====== Task inputs
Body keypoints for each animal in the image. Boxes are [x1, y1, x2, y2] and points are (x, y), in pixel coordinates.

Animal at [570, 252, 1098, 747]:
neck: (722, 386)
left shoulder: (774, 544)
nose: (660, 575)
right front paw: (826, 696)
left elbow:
============
====== Task inputs
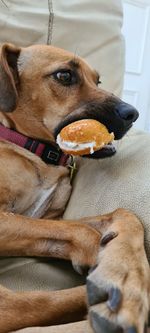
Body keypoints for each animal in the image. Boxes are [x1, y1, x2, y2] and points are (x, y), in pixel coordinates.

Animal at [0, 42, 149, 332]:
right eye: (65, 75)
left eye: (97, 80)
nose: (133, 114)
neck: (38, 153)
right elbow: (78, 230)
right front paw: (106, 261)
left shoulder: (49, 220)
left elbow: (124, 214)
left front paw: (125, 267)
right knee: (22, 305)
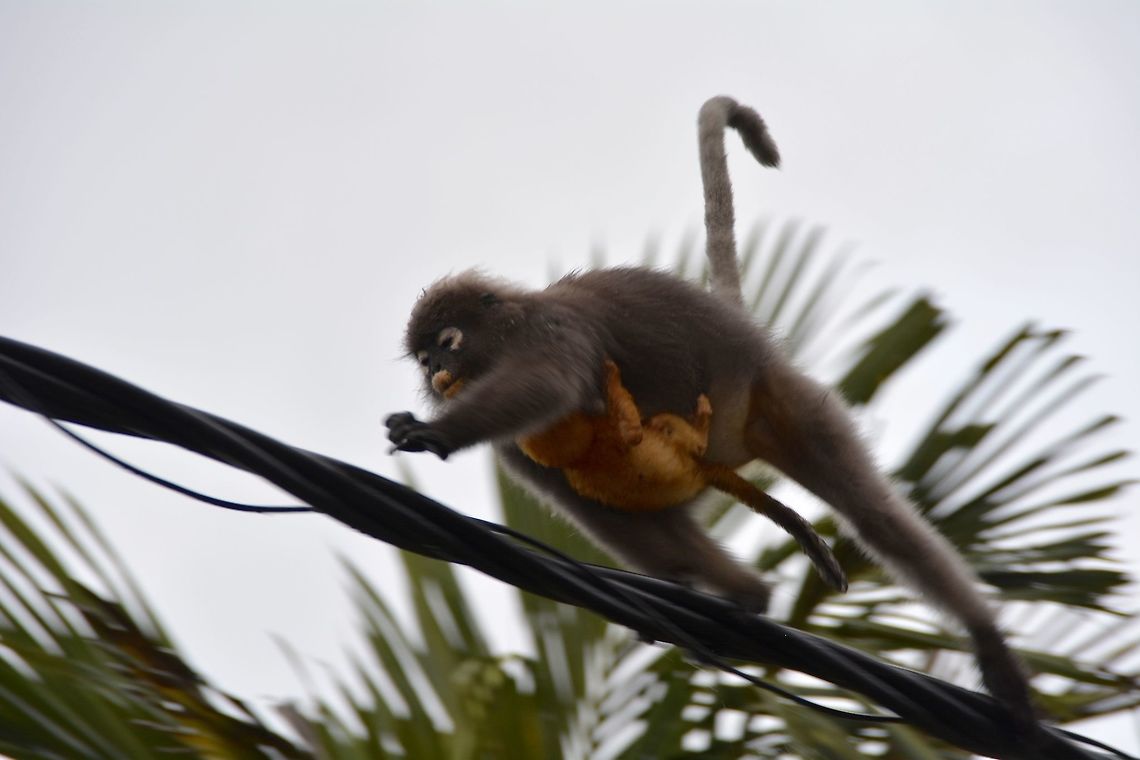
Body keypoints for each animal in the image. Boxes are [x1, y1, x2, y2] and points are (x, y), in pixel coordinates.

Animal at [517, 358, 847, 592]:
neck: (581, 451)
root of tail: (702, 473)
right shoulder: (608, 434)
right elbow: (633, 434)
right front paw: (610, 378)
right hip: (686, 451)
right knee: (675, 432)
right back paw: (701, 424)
============
- **What is expected**
Go through the entries and return each line where the word "right" occurs.

- **Answer to the problem**
right front paw: (826, 696)
right eye: (65, 75)
right elbow: (78, 230)
right front paw: (106, 261)
right knee: (22, 305)
right shoulder: (608, 434)
right elbow: (633, 434)
right front paw: (610, 378)
right hip: (686, 451)
right knee: (675, 432)
right back paw: (701, 424)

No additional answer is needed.